Passage —
#####

Five years after Myanmar’s junta ousted the country’s last elected government, triggering a civil war, voting is set to begin this week in national elections.
The junta claims the vote is a return to democracy, but in reality the one-sided and heavily restricted poll has been widely condemned as a sham designed to keep the generals in power through proxies.
The first of three rounds of voting is due to begin at 6am on 28 December. More than 100 townships, including the commercial capital of Yangon, will vote in this first phase of the elections, followed by another 100 in the second phase on 11 January. The details of a possible third phase are yet to be announced.
Who is running?
There will be 57 parties on the ballot on Sunday, but the majority are perceived as being linked to or dependent on the military. Only six parties are running nationwide, with the rest only running in a single state or region. The military-backed Union Solidarity and Development party has fielded the largest number of candidates and is in effectrunning uncontested in dozens of constituencies.

The party of Aung San Suu Kyi, which won a landslide victory in the 2020 election but was ousted in the 2021 coup, will not be running. Her National League for Democracy was dissolved after it refused to comply with a demand to register with the junta-backed Union Election Commission. Dozens of ethnic parties were also dissolved.
According to election monitoring group Anfrel, 57% of the parties that ran in the 2020 general election no longer exist, even though they received more than 70% of votes and 90% of seats.
So is the election free and fair?
Several countries, the United Nations, and rights groups have described the elections as a sham designed to keep Myanmar’s ruling generals in power through proxies, although the junta insists the polls have public support.
The elections will be held amid a raging civil war, triggered by the coup which ousted Aung San Suu Kyi’s government and ushered in the military junta. Voting will not take place in rebel-held areas, which cover large swaths of the country.

#####

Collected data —
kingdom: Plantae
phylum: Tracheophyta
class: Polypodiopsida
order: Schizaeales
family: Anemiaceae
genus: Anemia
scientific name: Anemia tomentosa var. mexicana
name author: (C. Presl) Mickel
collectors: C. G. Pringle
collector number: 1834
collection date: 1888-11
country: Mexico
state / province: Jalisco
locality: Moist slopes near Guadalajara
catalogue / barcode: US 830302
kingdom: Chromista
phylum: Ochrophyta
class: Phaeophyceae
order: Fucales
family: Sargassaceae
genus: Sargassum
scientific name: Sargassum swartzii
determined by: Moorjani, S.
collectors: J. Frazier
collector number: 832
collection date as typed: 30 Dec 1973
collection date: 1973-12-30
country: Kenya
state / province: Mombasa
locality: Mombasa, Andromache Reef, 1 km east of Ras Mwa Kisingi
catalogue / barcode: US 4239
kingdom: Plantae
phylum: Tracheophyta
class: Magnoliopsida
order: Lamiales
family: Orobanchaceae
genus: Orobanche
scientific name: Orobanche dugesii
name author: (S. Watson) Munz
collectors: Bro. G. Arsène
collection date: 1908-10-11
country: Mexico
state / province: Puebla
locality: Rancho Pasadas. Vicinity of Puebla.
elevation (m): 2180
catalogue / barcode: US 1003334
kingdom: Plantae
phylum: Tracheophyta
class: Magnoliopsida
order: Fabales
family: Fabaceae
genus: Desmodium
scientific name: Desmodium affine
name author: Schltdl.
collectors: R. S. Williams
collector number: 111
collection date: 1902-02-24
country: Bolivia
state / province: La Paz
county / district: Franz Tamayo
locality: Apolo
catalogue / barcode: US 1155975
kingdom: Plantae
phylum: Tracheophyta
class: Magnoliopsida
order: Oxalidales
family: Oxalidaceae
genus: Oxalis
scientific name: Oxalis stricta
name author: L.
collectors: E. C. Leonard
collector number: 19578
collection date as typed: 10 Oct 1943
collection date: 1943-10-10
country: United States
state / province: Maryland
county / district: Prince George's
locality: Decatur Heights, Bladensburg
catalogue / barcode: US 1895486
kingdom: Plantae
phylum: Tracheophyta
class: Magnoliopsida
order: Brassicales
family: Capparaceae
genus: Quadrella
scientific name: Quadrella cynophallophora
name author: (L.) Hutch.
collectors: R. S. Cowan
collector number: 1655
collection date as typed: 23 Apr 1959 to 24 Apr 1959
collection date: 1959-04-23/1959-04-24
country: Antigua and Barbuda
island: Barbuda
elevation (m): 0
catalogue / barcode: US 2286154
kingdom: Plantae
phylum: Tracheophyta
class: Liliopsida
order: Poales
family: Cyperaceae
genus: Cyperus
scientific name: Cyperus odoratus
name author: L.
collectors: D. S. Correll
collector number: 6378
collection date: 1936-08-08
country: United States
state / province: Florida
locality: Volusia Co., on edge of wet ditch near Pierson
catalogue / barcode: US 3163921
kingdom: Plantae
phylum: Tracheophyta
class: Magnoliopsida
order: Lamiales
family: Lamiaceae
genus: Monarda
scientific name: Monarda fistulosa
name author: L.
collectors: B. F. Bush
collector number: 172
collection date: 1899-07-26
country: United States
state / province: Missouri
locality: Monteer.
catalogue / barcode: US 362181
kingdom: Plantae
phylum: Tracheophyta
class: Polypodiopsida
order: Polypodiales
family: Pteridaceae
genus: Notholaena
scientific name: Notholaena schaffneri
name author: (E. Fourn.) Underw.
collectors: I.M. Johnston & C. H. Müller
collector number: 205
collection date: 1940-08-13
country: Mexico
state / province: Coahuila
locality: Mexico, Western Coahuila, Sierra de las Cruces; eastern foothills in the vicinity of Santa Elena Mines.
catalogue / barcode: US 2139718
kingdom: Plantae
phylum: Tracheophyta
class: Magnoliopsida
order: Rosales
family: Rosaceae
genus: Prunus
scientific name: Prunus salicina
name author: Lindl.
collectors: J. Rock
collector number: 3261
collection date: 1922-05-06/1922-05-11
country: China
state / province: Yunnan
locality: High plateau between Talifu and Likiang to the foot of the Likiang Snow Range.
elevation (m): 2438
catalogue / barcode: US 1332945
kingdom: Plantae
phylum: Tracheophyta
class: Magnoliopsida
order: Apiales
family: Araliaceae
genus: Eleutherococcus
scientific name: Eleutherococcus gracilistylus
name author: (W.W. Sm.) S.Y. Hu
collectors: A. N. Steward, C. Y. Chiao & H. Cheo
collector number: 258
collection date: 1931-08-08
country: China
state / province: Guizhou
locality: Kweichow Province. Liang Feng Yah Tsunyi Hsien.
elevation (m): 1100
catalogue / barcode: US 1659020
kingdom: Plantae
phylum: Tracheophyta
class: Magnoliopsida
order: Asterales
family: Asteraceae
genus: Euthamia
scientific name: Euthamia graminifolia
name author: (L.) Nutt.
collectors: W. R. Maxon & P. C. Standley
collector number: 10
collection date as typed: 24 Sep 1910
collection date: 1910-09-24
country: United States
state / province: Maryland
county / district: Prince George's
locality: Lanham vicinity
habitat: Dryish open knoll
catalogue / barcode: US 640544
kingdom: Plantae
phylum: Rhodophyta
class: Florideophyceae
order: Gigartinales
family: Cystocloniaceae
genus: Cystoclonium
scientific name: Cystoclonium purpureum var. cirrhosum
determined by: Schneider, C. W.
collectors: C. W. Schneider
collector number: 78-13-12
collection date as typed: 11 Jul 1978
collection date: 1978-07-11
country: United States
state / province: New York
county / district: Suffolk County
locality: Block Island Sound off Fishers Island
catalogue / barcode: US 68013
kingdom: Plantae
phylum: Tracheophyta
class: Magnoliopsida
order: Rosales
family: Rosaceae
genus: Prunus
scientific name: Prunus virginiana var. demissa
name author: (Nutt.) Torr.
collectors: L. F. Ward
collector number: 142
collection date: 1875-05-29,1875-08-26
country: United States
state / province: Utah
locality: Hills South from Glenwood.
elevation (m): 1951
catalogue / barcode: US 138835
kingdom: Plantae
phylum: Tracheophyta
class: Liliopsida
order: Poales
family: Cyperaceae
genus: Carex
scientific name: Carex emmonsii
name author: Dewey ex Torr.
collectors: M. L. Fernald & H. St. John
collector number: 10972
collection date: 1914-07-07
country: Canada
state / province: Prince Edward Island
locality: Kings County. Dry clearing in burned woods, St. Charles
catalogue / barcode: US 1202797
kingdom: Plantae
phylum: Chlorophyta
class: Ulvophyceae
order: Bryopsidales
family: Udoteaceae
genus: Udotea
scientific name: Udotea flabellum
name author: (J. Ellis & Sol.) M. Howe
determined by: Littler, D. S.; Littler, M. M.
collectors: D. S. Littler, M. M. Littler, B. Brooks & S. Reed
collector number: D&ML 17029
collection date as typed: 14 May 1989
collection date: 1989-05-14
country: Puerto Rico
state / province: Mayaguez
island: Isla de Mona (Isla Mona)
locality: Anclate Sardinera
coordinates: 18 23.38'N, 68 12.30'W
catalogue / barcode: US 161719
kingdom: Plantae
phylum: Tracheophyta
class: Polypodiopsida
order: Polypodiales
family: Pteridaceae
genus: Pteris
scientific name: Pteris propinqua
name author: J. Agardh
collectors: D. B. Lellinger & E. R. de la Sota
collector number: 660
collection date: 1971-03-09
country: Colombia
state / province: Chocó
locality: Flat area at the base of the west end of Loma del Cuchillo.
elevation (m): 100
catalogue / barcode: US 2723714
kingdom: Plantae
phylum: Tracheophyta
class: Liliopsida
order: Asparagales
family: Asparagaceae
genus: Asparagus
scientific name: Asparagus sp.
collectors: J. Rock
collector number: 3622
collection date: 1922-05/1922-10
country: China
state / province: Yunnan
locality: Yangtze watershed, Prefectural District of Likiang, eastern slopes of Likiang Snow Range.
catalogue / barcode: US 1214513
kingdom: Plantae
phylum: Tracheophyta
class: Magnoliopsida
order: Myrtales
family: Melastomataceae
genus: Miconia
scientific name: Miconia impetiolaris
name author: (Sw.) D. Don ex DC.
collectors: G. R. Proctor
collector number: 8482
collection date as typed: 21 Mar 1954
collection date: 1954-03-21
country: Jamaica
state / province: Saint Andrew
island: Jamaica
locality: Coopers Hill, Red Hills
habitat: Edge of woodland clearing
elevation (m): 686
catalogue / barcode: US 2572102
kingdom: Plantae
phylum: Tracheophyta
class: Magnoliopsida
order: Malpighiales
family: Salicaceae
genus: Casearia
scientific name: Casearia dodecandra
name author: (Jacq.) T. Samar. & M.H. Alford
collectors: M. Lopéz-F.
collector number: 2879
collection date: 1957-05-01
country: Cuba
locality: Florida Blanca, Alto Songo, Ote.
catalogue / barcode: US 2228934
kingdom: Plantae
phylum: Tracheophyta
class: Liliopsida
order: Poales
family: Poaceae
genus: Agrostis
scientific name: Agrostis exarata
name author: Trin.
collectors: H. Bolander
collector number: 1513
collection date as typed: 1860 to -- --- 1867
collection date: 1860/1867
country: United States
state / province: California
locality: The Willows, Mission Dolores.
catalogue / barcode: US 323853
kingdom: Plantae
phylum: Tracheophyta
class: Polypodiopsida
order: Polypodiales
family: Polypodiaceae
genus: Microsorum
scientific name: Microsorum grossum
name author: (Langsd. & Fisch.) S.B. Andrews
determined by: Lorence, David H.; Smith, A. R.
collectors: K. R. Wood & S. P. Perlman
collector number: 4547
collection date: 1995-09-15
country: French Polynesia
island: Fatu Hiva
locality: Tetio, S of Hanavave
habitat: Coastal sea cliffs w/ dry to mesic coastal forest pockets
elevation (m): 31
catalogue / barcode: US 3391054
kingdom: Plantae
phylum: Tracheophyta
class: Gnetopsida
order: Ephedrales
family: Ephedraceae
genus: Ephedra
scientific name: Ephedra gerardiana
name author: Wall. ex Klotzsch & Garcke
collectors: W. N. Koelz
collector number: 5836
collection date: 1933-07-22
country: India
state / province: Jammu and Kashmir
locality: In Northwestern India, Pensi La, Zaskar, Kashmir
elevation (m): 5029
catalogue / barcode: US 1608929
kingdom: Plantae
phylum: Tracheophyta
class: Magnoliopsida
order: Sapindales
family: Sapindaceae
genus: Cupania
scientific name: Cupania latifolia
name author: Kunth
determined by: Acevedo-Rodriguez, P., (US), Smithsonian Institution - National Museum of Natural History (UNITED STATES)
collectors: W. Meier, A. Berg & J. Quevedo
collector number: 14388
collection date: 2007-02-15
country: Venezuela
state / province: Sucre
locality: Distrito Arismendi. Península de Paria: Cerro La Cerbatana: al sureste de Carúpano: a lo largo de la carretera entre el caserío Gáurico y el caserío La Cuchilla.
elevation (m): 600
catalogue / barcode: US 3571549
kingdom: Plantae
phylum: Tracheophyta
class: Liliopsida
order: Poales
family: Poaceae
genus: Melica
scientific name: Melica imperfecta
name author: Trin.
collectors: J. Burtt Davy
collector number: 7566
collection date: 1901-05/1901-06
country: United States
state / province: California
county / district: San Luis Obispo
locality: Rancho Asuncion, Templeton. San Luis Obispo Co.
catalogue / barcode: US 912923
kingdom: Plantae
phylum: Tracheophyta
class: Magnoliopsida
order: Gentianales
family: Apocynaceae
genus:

#####

Exercise 1 —
Repeat the Myanmar election article from "Several countries, the" up to and including "of the country.".
Exercise 2 —
According to the Myanmar election article, what time is voting due to begin on 28 December?
Exercise 3 —
Please pick up the Myanmar election article after its final sentence and write on from there.
You can leave the records aside; nothing here calls for them.

Answer area 1 —
Several countries, the United Nations, and rights groups have described the elections as a sham designed to keep Myanmar’s ruling generals in power through proxies, although the junta insists the polls have public support.
The elections will be held amid a raging civil war, triggered by the coup which ousted Aung San Suu Kyi’s government and ushered in the military junta. Voting will not take place in rebel-held areas, which cover large swaths of the country.

Answer area 2 —
6am

Answer area 3 —
Meanwhile, the junta has arrested more than 200 people for violating draconian legislation forbidding “disruption” of the poll, including protest or criticism on social media. Those convicted of breaking the law can face punishments ranging from three years in prison to the death penalty.

The law has been used against young people putting up boycott stickers, film directors and artists who posted reactions on social media, and to charge journalists, according to rights groups.
The military government has dismissed international criticism, with a spokesperson for the military government saying Myanmar will “continue to pursue our original objective of returning to a multiparty democratic system”.
Which countries are supporting the vote and why?
Myanmar’s biggest ally and northern neighbour China has thrown its support behind the junta, and its decision to hold elections. Analysts say that China views the vote as the country’s best path back to stability.
Many western governments consider the vote a sham. UN human rights chief, Volker Türk, said this week that the elections were taking place in an atmosphere of “violence and repression” and that military authorities “must stop using brutal violence to compel people to vote, and stop arresting people for expressing any dissenting views”.
The US secretary of state, Marco Rubio, said in October the US was still formulating its policy on Myanmar. The US has previously been a strong critic of the junta, though earlier this year it lifted sanctions designations on several military allies. In November the US Department of Homeland Security said there had been improvements in governance in Myanmar, and cited the election as justification for removing temporary protected status for Myanmar nationals – an assessment rights groups have strongly disputed.
Lashing back at foreign criticism of the poll last week, the junta spokesperson Zaw Min Tun told reporters: “It is not being held for the international community.”
What about Aung San Suu Kyi?
Myanmar’s former de facto leader has been siloed in military detention since the 2021 coup, but her absence looms large over the elections.

Aung San Suu Kyi’s reputation abroad is heavily tarnished over her government’s handling of the Rohingya crisis. But for her many followers in Myanmar her name is still a byword for democracy, her absence on the ballot an indictment it will be neither free nor fair.
She is serving a 27-year sentence for offences ranging from corruption to breaching Covid-19 restrictions, charges which rights groups dismiss as politically motivated. Little has been seen or heard of her since her arrest and concerns over her health in custody have been raised by her family and supporters.
“I don’t think she would consider these elections to be meaningful in any way,” her son Kim Aris said from his home in Britain.